▸ **Set exercise**
Copy the data word for word, starting at its very beginning and ending with the line that contains "text_box Mês 7 [659, 650, 786, 698]". Leave the pictures out of your copy.

▸ **Record extracts**
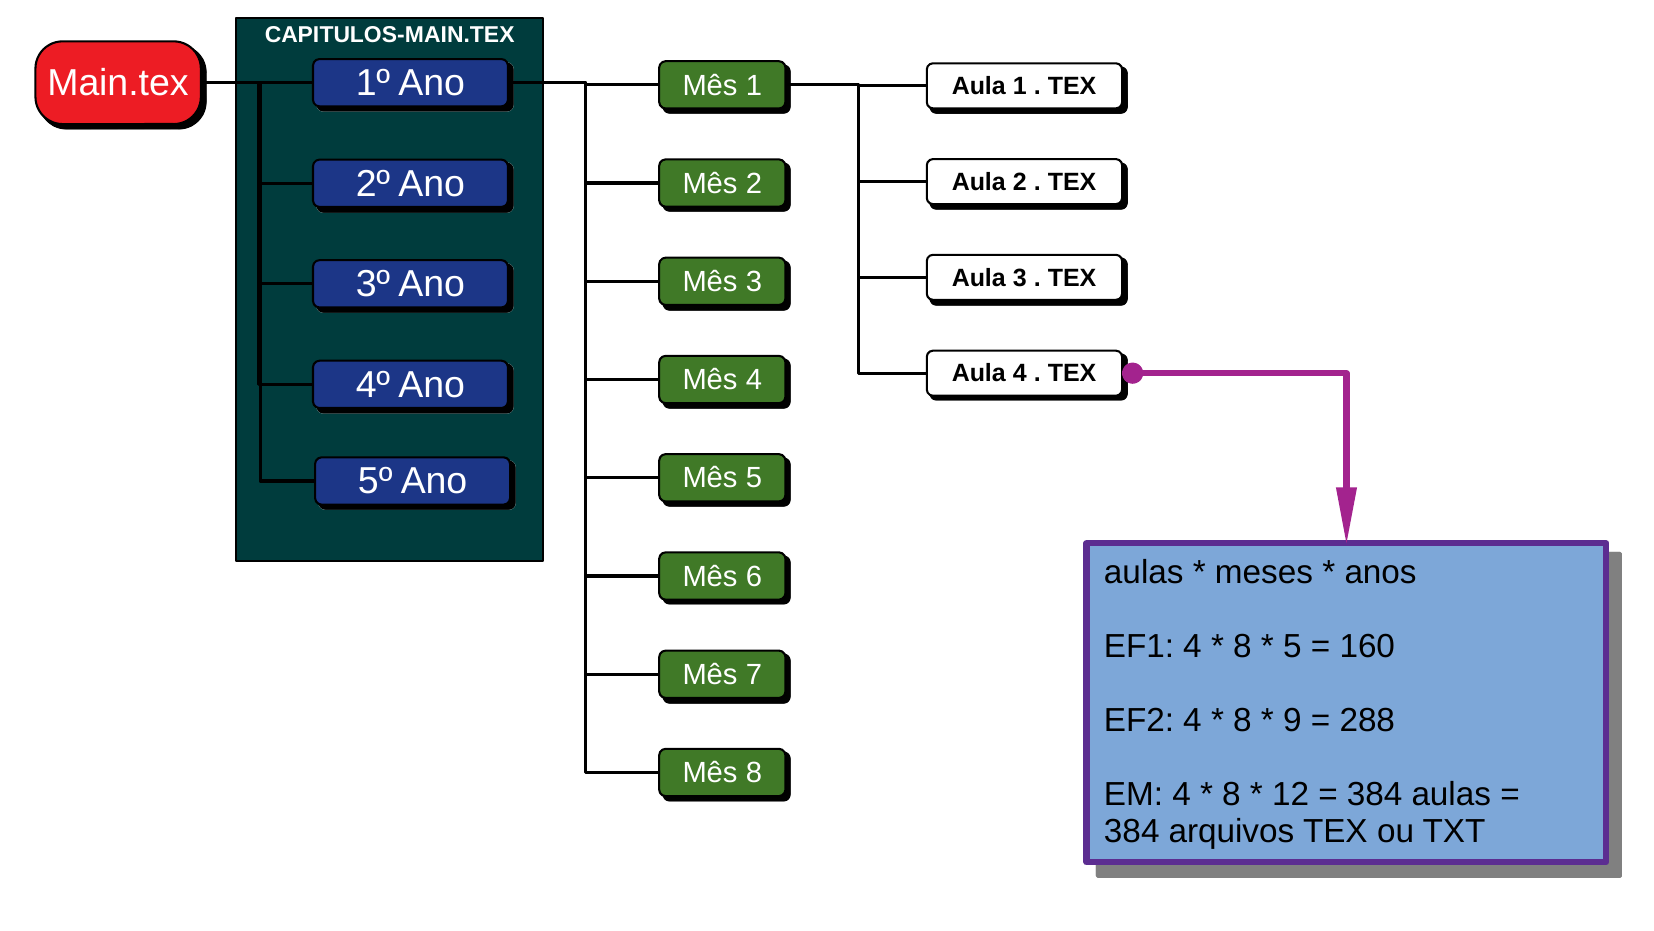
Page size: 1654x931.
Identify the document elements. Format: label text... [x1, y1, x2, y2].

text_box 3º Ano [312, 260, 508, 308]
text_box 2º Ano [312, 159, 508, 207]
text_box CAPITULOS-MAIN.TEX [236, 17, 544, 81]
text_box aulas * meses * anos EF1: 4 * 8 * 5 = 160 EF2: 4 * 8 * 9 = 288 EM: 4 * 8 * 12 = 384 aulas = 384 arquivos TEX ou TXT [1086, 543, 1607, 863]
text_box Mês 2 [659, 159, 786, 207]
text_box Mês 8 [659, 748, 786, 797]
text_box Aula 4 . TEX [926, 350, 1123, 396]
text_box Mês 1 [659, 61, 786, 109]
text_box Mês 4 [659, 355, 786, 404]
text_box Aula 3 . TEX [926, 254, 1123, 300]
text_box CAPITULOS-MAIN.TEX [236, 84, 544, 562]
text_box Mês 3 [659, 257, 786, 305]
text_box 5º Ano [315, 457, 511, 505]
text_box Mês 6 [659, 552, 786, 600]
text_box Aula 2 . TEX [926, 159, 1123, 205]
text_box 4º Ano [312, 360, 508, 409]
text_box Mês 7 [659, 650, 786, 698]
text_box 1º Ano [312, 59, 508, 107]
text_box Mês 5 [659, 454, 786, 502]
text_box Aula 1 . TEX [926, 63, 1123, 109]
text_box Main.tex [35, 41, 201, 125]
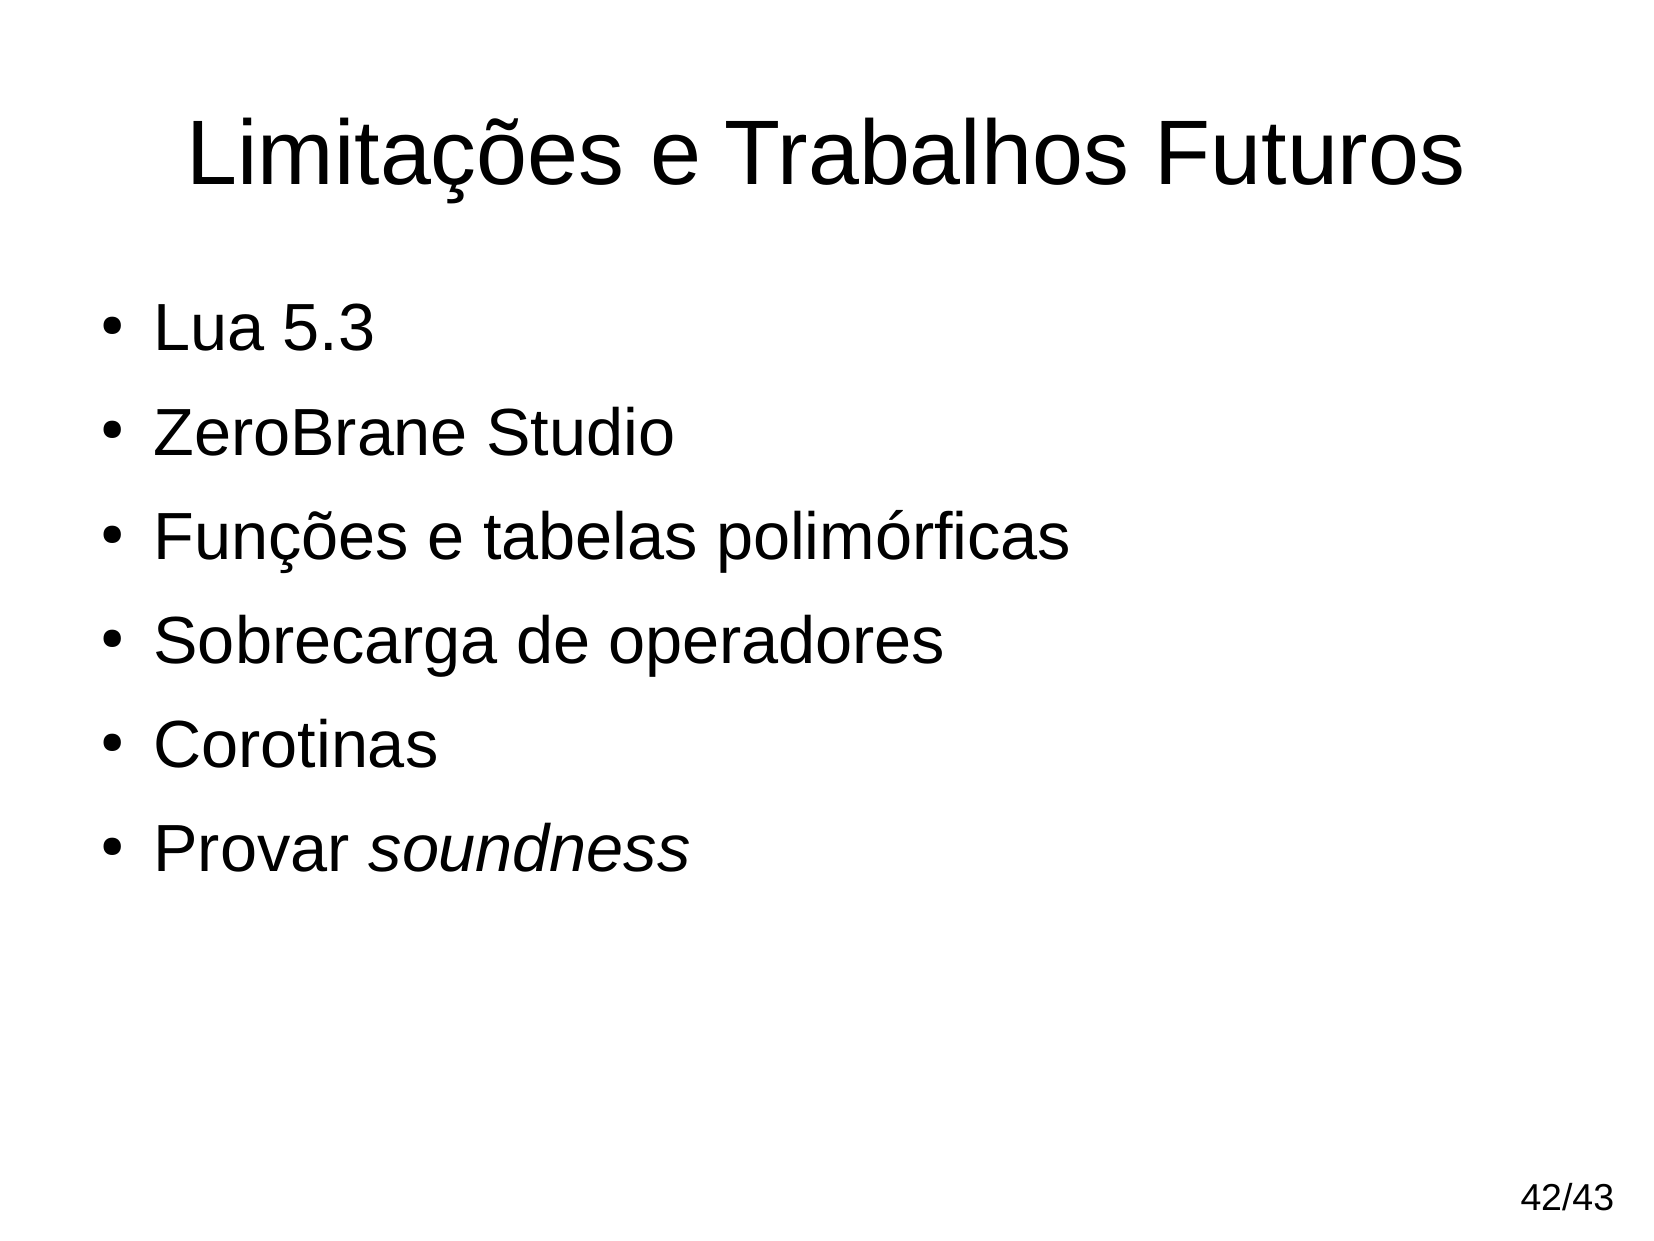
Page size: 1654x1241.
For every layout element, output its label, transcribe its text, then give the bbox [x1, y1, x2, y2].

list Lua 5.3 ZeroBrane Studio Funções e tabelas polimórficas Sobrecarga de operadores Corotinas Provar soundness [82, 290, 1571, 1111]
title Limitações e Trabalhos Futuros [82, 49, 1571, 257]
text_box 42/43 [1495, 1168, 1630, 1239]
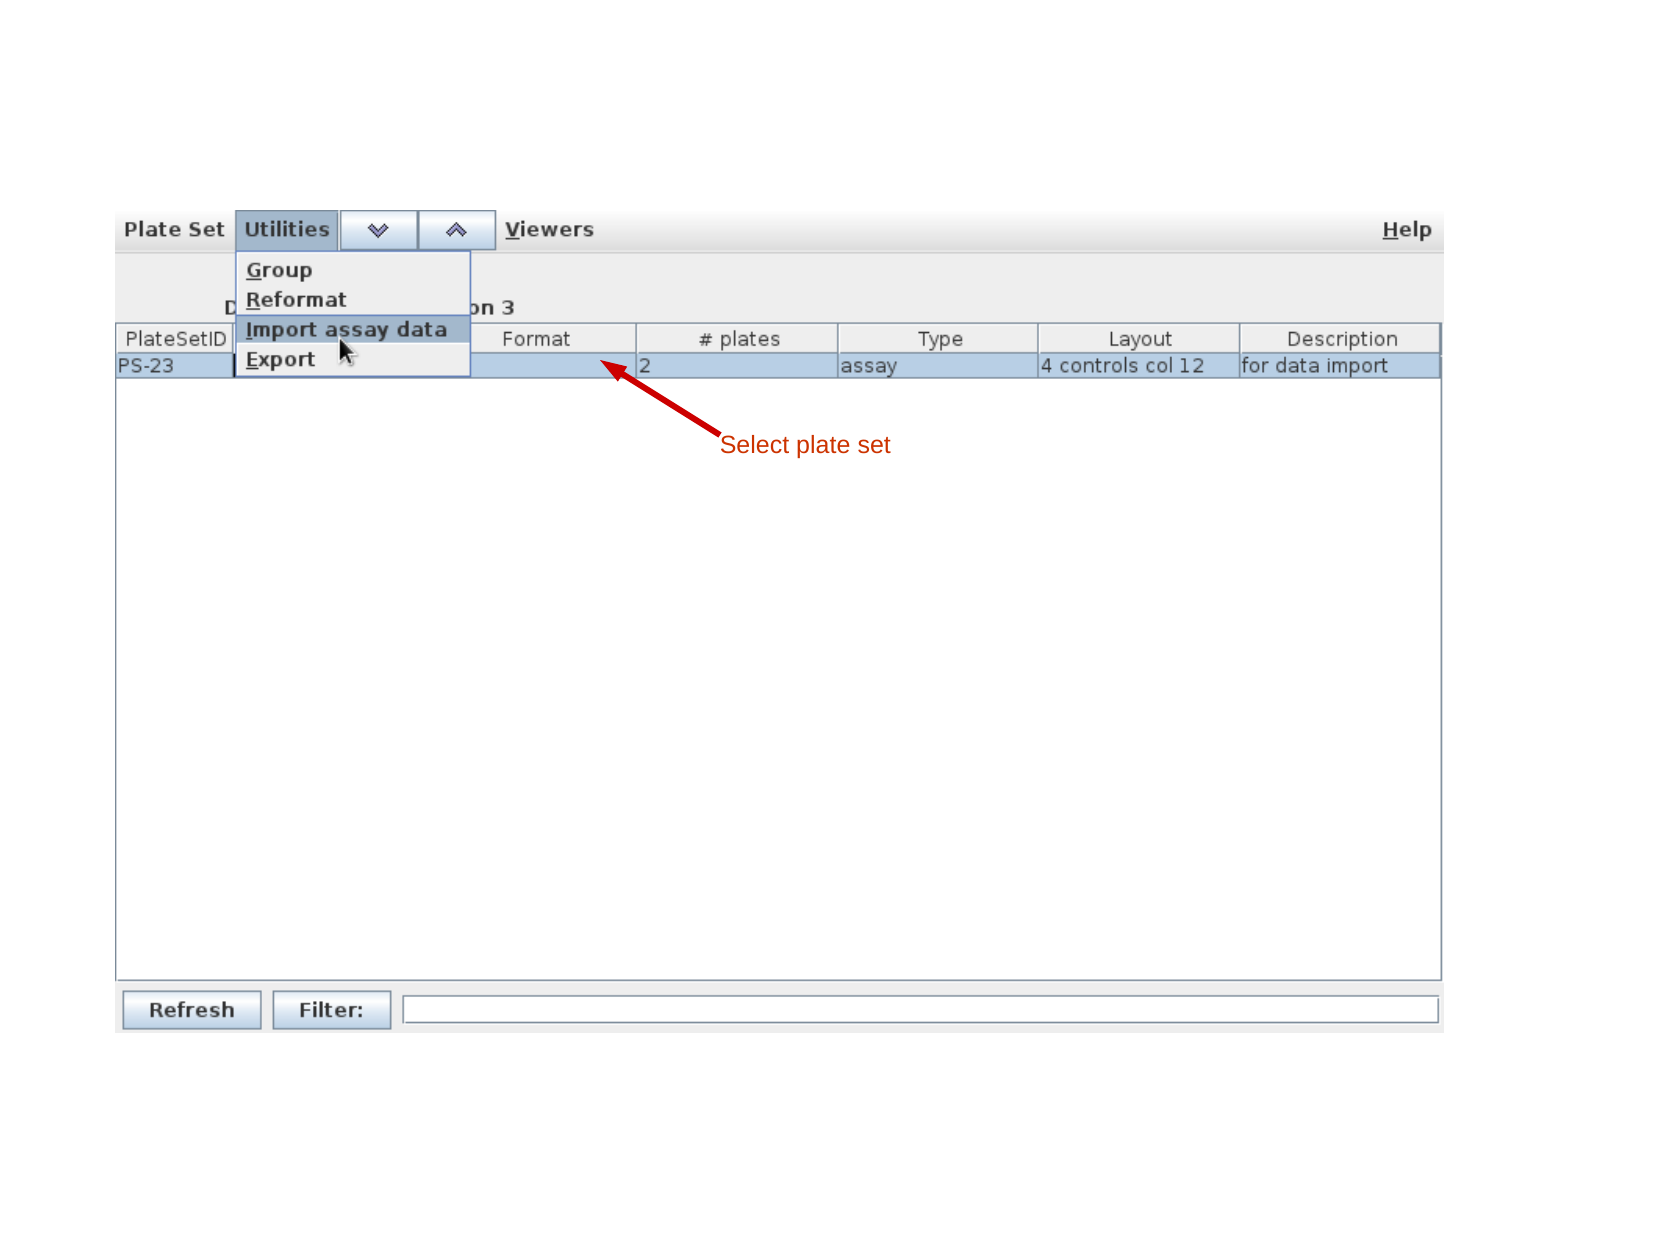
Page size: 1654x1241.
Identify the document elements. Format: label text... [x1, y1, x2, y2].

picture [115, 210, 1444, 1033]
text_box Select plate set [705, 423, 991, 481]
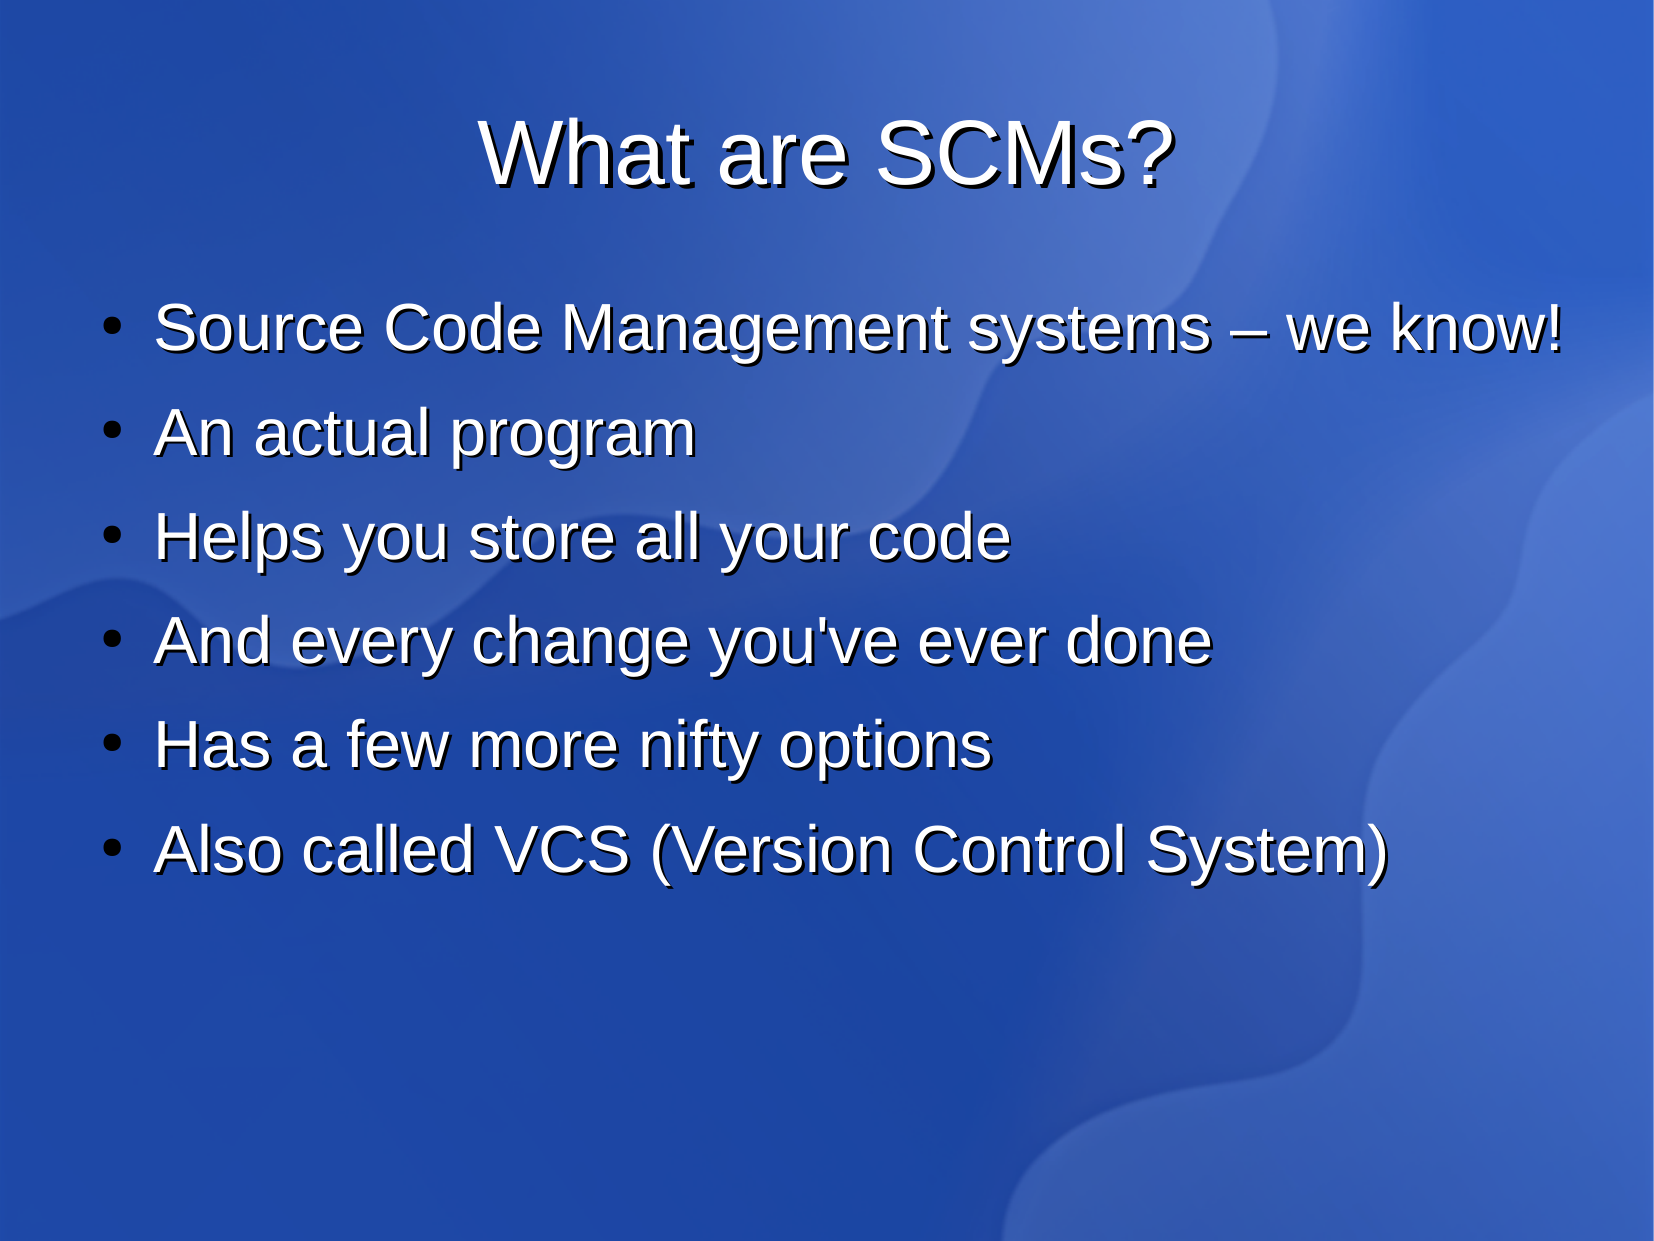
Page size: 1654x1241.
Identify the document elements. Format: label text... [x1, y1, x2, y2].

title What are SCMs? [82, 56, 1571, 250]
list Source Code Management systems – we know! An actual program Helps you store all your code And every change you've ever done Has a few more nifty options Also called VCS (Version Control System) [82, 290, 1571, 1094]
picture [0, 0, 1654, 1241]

▸ **Full response**
Page size: 1654x931.
Identify the document elements. Format: label text... [x1, y1, x2, y2].

text_box 3º Ano [312, 260, 508, 308]
text_box 2º Ano [312, 159, 508, 207]
text_box CAPITULOS-MAIN.TEX [236, 17, 544, 81]
text_box aulas * meses * anos EF1: 4 * 8 * 5 = 160 EF2: 4 * 8 * 9 = 288 EM: 4 * 8 * 12 = 384 aulas = 384 arquivos TEX ou TXT [1086, 543, 1607, 863]
text_box Mês 2 [659, 159, 786, 207]
text_box Mês 8 [659, 748, 786, 797]
text_box Aula 4 . TEX [926, 350, 1123, 396]
text_box Mês 1 [659, 61, 786, 109]
text_box Mês 4 [659, 355, 786, 404]
text_box Aula 3 . TEX [926, 254, 1123, 300]
text_box CAPITULOS-MAIN.TEX [236, 84, 544, 562]
text_box Mês 3 [659, 257, 786, 305]
text_box 5º Ano [315, 457, 511, 505]
text_box Mês 6 [659, 552, 786, 600]
text_box Aula 2 . TEX [926, 159, 1123, 205]
text_box 4º Ano [312, 360, 508, 409]
text_box Mês 7 [659, 650, 786, 698]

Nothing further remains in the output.